Nさん、主婦。
膝関節の痛みを訴えられた。
「・・・痛みは、いつ頃からでしょうか?」
「・・・二年前くらいです。」
彼女は、半年前まで広告会社の企画部で働いていた。不況の最中、班に分かれ
社内で競いあっていた。
家に帰ってもリラックスできず、布団に入っても眠れない日々を送っていた。
そのうち、膝関節が痛み出してきたとのこと。
ポツリ、ポツリと話すNさんの顔は、“スマイルバッチ”のスマイルが半分泣
いているように見えた。
「・・・今は、20分位歩くと痛くて休まないと歩けない状態です。」
それから、Nさんが記入した診療記録の“気になる症状”に再び目を落とした。
いくつかある中に、
“流産したが、その後、なかなか妊娠しない”
「・・・・・・流産はいつごろだったんですか?」
「今年の3月です。それで会社は辞めました。
流産した後、なかなか妊娠しなくて病院へ行ったら『あなたは、疲れが溜まり
易い体質だから、子供は産まない方がいい。』って言われて・・・腹が立って、
診察室、飛び出しました。それから病院には行ってないです。」
その医師に私も腹が立った。
そして施療を始める。
施療中、Nさんの小さい頃の話を聞く。
生まれた時に、医者から何度か叩かれて、やっと泣き声を上げたこと。
子供の頃から元気が無かったこと。父親の仕事柄、転勤が多く、余儀なく転校
を繰り返してきたこと・・・等々。
しかし、そんな彼女の人生でも、元気だった頃があった。
10代半ば、東北のある町で暮らしていた頃だ。
「回りに自然が多かったから・・・あの頃は元気だったと思います。」
その頃の彼女を想像してみた。

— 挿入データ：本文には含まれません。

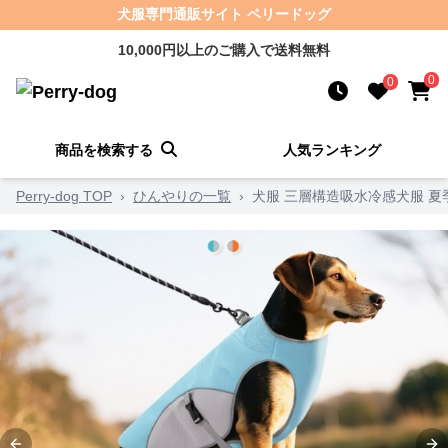
犬服専門通販サイト ペリードッグ
10,000円以上のご購入で送料無料
0
0
商品を検索する
人気ランキング
Perry-dog TOP
›
ひんやりの一覧
›
犬服 三層構造吸水冷感犬服 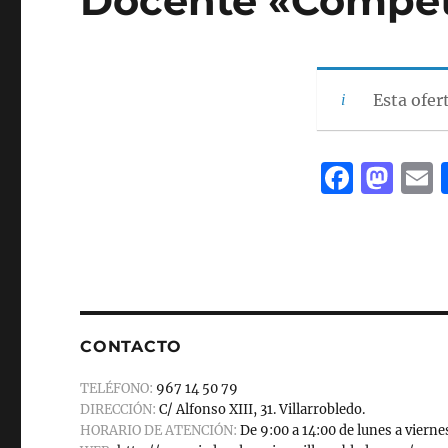
Docente «Compete
Esta ofer
F
M
a
a
c
st
a
e
o
l
b
d
o
o
CONTACTO
o
n
TELÉFONO:
967 14 50 79
k
DIRECCIÓN:
C/ Alfonso XIII, 31. Villarrobledo.
HORARIO DE ATENCIÓN:
De 9:00 a 14:00 de lunes a vierne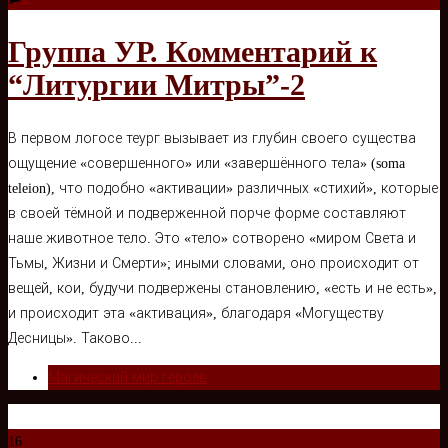
Группа УР. Комментарий к
“Литургии Митры”-2
В первом логосе теург вызывает из глубин своего существа
ощущение «совершенного» или «завершённого тела» (soma
teleion), что подобно «активации» различных «стихий», которые
в своей тёмной и подверженной порче форме составляют
наше животное тело. Это «тело» сотворено «миром Света и
Тьмы, Жизни и Смерти»; иными словами, оно происходит от
вещей, кои, будучи подвержены становлению, «есть и не есть»,
и происходит эта «активация», благодаря «Могуществу
Десницы». Таково...
Магический мир героев
16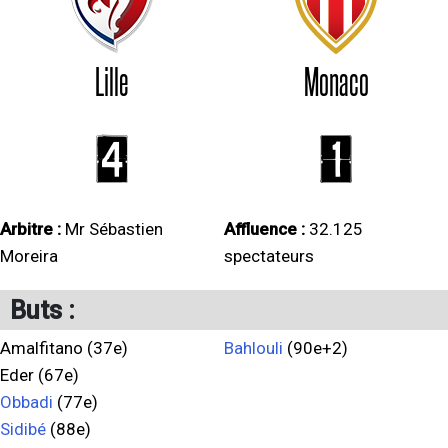
Lille
Monaco
4
1
Arbitre :
Mr Sébastien
Affluence :
32.125
Moreira
spectateurs
Buts :
Amalfitano (37e)
Bahlouli
(90e+2)
Eder (67e)
Obbadi
(77e)
Sidibé
(88e)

山や野原で遊んでいる姿を目に浮かべる。
きっと、その頃はあの“スマイルバッジ”の顔だったのではないか・・・。
一週間後。
「・・・施療していただいた翌日、結構歩いたんですけど、膝、痛くならなかっ
たです・・・何なんでしょうか?!」

さらに、その翌週。
「夫が金曜日休み取れたので、思い切って二泊三日で京都に行って来ました・・・
夫も結構ストレス溜まっていたんで・・・かなり歩いたんですけど、やっぱり膝、
痛くならなかったです!坂道多くてちょっとへばりましたけど・・・あっ、筋肉
痛はありました・・・(笑)」
その後、数回、通われ、膝に痛みが戻ることもなさそうで、元気も出てきた。
半泣き“スマイルバッジ”顔から少しづつ泣き顔が減ってきたように見えた。
しかし気になる問題がまだ残っていた。
不妊。
Nさんご夫婦の住まいは、お二人それぞれのご両親どちらの住まいとも近くに
あることから、何かと顔を合わせる機会が多く、その度、孫を期待されるよう
な気分になってくるようだ。
「・・・プレッシャー感じてるのかもしれません。」
施療の目的を“心の傷を癒す”に置きながら、ストレスに対する抵抗力が上が
るよう、ひたすら施療する。
そして、不妊症が女性に原因がある場合、冷え症の婦人が多いと言われる故に、
体を冷やす甘いものや酸性食を控えてください、と、お伝えした。
12月に入り、「だいぶ元気が出てきので、施療、少し休みます」と連絡があ
った。もう少し継続されたほうが良いとも思ったが、事情もありそうだったの
で了解した。
正月。Nさんから年賀状が届いた。
「昨年はいろいろありがとうございました。おかげさまで体調も良く、どうも
妊娠したみたいです。まだ、どうなるか、分かりませんが、落ち着いたら、また、
伺います。」
それからしばらくして電話をしてみた。
「お久しぶりです。・・・・・妊娠は?」
「はい、今、3ヶ月です。・・・・ただ、安定期に入ったかどうかは、2月の
定期検診を受けるまで分からないので・・・。」
「・・・じゃ、体、温かくして、大事にしてくださいね・・・。」
元気な赤ちゃんが生まれほしい、幸あれ、と、祈った。